(Extracted page text data)
+ + + + +

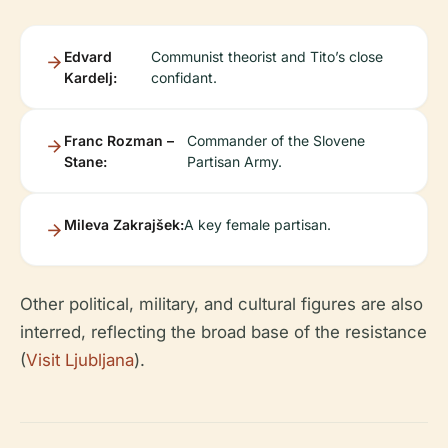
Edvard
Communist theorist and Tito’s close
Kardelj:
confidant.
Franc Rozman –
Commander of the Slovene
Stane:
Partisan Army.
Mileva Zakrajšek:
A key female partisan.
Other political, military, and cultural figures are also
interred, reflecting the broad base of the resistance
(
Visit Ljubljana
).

+ + + + +

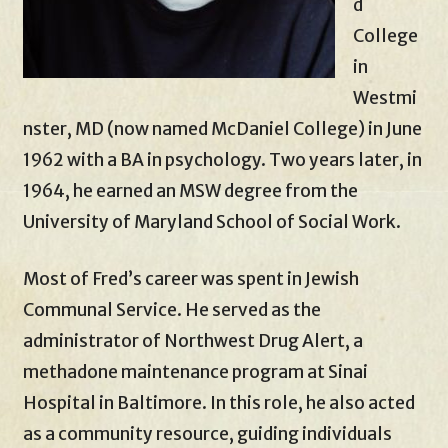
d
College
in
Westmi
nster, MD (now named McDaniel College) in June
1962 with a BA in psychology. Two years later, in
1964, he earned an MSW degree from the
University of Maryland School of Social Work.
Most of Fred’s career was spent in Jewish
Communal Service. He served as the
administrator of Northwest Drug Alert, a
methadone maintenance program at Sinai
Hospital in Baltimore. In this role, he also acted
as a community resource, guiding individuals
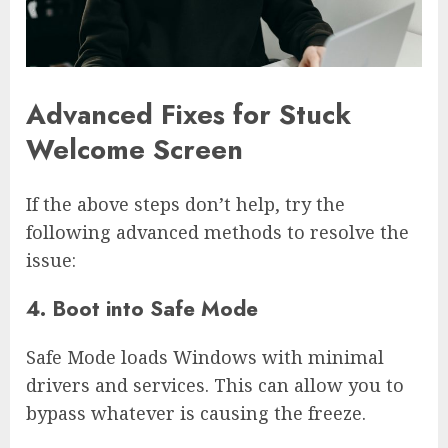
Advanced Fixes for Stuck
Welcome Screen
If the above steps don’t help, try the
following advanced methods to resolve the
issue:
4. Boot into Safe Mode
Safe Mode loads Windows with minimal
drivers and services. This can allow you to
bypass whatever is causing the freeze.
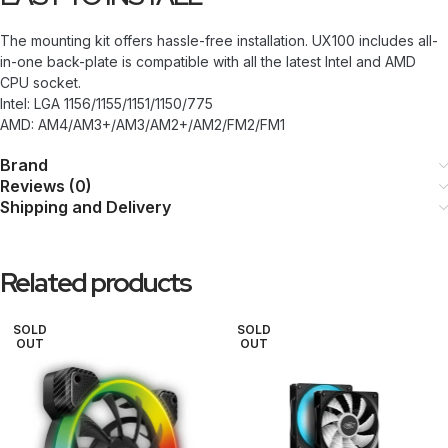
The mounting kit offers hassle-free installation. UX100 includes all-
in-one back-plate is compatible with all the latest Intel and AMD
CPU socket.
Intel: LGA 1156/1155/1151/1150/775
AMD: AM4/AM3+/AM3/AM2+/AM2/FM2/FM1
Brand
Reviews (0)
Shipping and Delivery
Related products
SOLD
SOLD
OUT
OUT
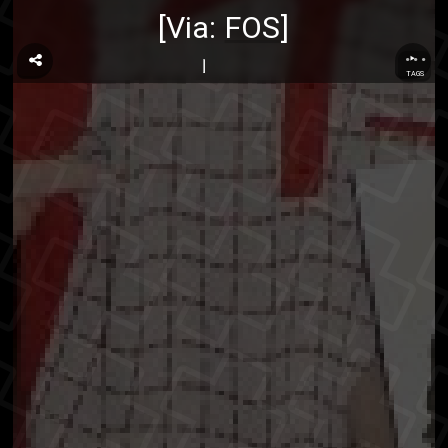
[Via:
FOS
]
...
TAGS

+ + + + +

**HOW TO COMPLETE THIS TASK:**
The answer must be every line of the records that contains the word "Intel".

**WRITTEN REPLY:**
in-one back-plate is compatible with all the latest Intel and AMD
Intel: LGA 1156/1155/1151/1150/775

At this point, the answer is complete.